Let’s take a look at the mechanism of annuity plans and how it works. You can invest a lump sum or pay regular premiums based on the final amount you want to get at the time of retirement. When you are ready to retire, you can choose to receive the payout in a lump sum or monthly.

Which plan suits you the best?

When it’s time to collect the payout, both are viable options. Read on to understand which option would benefit you the most – 

  • Immediate Payout Plans

The advantage of this payout method is that you receive the entire fund at once when you retire. A lump sum can help you get a few critical things done for yourself or the family. You can also (most definitely should) reinvest a major part of the fund to create a cash flow for longer and get some profits out of it.

But there is a potential downside as well. If you are not good at controlling your spending, you may end up with a lavish few months at the start of your retirement and then run into a difficult situation.

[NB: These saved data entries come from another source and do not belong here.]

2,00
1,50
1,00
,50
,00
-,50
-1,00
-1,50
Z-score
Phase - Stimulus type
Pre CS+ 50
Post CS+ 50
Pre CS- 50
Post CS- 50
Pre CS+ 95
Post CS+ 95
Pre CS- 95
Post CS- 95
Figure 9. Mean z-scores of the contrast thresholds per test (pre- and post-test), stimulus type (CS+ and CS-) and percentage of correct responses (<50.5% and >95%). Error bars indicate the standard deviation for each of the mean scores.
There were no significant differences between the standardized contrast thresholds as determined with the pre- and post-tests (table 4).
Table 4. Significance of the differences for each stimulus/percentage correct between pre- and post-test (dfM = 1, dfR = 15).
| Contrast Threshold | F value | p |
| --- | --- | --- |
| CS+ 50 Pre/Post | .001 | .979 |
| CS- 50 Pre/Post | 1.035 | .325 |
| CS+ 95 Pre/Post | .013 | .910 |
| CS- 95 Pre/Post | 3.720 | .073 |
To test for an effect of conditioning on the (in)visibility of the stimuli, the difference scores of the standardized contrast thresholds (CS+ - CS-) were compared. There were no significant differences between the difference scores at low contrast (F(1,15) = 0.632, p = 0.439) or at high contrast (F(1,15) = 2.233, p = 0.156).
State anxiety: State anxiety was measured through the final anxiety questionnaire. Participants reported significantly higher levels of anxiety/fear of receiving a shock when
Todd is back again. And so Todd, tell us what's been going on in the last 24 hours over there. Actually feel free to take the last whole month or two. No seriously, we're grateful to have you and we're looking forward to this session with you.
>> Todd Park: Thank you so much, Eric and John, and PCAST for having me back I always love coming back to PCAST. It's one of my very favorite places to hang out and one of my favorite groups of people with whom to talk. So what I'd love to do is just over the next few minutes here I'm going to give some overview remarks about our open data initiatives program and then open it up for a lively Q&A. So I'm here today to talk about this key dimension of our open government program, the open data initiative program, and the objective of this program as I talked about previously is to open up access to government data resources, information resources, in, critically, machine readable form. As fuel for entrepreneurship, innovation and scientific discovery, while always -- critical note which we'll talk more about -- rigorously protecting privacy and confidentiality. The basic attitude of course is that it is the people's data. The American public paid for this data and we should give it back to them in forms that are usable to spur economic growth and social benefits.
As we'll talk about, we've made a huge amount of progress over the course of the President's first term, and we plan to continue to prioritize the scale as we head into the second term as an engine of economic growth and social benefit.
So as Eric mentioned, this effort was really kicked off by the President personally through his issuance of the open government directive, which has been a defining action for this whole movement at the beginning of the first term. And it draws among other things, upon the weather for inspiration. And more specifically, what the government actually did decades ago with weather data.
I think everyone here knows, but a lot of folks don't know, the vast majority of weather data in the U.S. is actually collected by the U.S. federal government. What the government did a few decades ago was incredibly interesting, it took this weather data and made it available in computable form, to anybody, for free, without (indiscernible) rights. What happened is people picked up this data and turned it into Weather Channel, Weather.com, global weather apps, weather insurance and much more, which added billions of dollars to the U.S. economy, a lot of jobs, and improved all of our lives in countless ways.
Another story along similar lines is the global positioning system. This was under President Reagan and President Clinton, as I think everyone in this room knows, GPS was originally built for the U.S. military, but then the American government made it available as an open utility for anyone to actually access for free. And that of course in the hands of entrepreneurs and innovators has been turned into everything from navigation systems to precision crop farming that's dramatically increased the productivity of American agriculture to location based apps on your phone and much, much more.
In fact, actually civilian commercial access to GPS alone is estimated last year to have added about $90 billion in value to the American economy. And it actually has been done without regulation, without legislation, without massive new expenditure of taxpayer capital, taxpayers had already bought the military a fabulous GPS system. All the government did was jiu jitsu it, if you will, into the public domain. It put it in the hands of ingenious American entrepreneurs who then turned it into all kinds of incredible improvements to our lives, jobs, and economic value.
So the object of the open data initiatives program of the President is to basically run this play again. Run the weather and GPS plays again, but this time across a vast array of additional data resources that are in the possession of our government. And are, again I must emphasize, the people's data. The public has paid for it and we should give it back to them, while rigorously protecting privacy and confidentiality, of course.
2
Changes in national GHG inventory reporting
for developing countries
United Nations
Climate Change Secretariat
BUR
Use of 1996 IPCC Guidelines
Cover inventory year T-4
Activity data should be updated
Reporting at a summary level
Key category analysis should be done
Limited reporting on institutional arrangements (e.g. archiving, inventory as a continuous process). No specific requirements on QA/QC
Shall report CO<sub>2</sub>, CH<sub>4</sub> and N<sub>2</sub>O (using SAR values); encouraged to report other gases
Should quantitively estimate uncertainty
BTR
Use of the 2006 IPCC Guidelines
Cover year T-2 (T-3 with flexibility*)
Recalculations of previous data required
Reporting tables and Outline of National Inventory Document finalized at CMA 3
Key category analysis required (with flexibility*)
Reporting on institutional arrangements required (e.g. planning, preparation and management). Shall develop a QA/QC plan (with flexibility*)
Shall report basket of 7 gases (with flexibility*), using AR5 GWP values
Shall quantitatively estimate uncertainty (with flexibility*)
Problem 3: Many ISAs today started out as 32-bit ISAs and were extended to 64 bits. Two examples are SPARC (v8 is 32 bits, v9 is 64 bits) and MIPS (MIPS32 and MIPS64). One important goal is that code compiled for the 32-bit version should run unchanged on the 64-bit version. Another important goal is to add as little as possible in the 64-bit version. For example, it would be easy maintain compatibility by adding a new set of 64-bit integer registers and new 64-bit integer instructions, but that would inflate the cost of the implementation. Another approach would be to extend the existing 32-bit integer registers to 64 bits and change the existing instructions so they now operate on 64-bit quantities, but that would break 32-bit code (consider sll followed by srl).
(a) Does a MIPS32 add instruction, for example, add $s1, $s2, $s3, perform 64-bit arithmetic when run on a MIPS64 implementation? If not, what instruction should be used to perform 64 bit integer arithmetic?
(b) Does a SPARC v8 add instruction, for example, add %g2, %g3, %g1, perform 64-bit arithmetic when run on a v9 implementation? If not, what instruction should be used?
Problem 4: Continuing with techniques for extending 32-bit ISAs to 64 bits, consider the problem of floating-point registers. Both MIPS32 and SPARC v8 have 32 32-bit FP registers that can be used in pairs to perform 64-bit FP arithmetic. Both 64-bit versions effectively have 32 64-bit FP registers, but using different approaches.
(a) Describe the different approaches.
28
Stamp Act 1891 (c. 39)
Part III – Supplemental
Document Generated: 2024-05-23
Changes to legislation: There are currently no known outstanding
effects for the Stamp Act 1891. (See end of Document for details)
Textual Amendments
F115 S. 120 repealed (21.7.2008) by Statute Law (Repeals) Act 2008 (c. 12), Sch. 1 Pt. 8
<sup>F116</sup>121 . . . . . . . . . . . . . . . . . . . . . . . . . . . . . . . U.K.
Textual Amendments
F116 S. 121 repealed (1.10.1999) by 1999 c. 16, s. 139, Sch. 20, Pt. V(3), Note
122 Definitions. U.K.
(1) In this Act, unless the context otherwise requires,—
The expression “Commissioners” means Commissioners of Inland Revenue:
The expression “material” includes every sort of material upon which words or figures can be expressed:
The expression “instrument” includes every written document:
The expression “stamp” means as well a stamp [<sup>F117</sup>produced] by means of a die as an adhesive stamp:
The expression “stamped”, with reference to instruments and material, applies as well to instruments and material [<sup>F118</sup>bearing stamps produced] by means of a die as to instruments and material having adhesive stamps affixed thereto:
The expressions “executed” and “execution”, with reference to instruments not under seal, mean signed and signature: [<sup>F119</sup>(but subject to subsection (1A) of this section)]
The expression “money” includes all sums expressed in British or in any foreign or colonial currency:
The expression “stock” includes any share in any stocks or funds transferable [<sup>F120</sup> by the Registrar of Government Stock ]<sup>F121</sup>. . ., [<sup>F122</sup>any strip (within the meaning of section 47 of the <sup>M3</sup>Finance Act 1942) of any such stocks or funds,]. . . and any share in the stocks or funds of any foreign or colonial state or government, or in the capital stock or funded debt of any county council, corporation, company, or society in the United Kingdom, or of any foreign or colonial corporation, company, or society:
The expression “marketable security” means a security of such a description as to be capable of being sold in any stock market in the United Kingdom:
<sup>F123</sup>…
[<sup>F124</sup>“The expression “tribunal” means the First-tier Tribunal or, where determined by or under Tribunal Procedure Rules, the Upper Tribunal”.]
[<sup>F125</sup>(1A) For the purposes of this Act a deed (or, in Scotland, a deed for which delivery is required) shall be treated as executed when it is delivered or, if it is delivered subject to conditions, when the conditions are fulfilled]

And if you suddenly feel like investing big without adequate knowledge and experience, it would be more of a gamble, potentially wiping off a part of your portfolio.

  • Deferred Payout Plans

A major advantage of the deferred annuity plans is that you are sure that you’ll receive a certain sum of money every month – just like a salary. On top of the annuity payout, if you have a decent fund, you can actually cover the recurring costs or the basic needs like rent, food, medicines, etc.

But without major liquidity in hand, you would not be able to take care of any major expenses.

Final Thoughts

To sum it up, understand your needs and plan a diversified portfolio that consists of an annuity plan as one of the components. There’s no one-fits-all model, so consulting an expert is the safest way to proceed.